Das Bosnische galt in dieser Konzeption als die Unterschiede der Varianten integrierender, Toleranz wahrender schriftsprachlicher Ausdruck der Serben, Kroaten und Muslime in Bosnien, denen also die Wahl der Variante freigestellt war; dazu kamen zahlreiche bosnische Besonderheiten, vor allem Turzismen in der Sprache der Serben (auch in Serbien) und mehr noch der Bosniaken. Diese Toleranz wurde praktiziert. Mehr wohl aus sprachpolitischem und Republiken-Proporz (also die Varianten Serbisch in Serbien vs. Kroatisch in Kroatien wie die Ausdrücke Bosnisch in Bosnien vs. Montenegrinisch in Montenegro) als aus tatsächlichen montenegrinischen Bedürfnissen kam dazu dieser zweite schriftsprachliche Ausdruck, das Montegrinische; Hauptvertreter dieser inoffiziellen Bewegung ist V. Nikčević mit zwei kritisch aufgenommenen Publikationen, eine offizielle sprachpolitische Forcierung ist (noch) nicht erkennbar.
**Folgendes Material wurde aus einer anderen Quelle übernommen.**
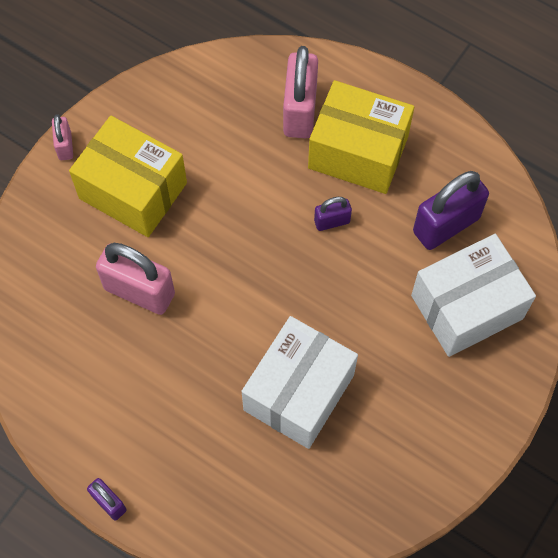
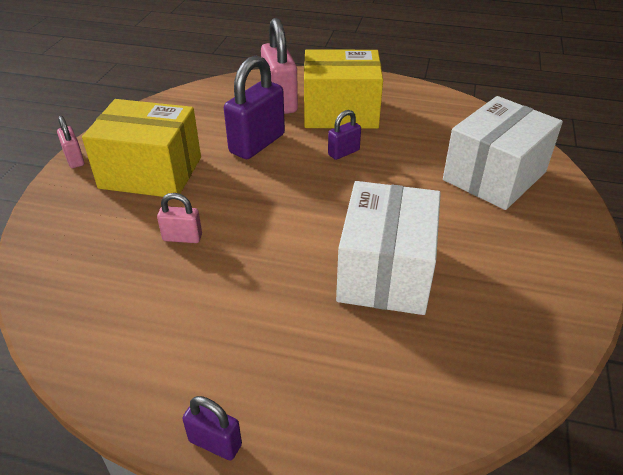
camera: 20 degrees left, 25 degrees down
pink padlock [96,243,175,315] -> pink padlock [157,193,202,243], size x0.51
purple padlock [413,171,489,250] -> purple padlock moved to [224,55,285,159]

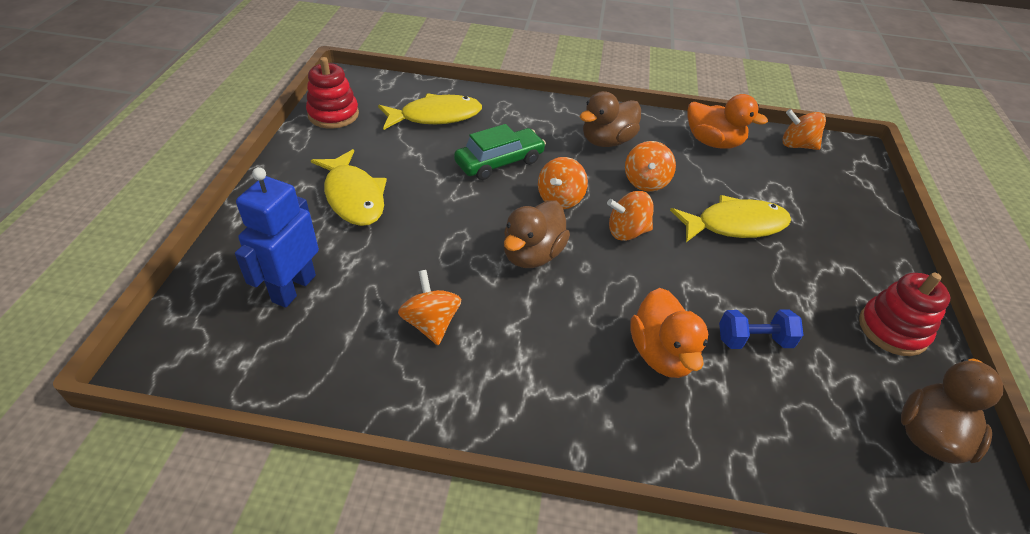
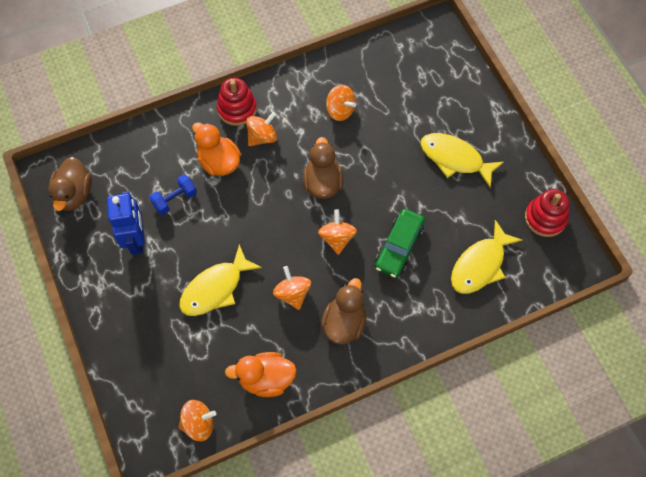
camera: 150 degrees right, 20 degrees up
blue robot [235,167,319,308] -> blue robot moved to [107,192,145,255]
orange spinning top [607,191,654,241] -> orange spinning top moved to [246,112,277,146]
red stacking toy [859,273,950,356] -> red stacking toy moved to [217,78,257,126]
Das zweistufige soziolinguistische Beschreibungsmodell gründet also auf einer nahezu identischen, gemeinsamen linguistischen (dialektalen) Grundlage dieser Völker. Dazu kommen im frühen 19. Jahrhundert deutliche Vorstellungen und Erwartungen von Gemeinsamkeit, die später auch in gemeinsamen Kodifikationen und Publikationen Ausdruck fanden. Der gemeinsame Staat ab 1918 bzw. 1945 griff folgerichtig diese Vorstellungen auf, rief aber durch seine staatliche Normierungsmacht, die besonders von kroatischer Seite als restriktiv empfunden wurde, immer wieder auch Gegenwehr hervor.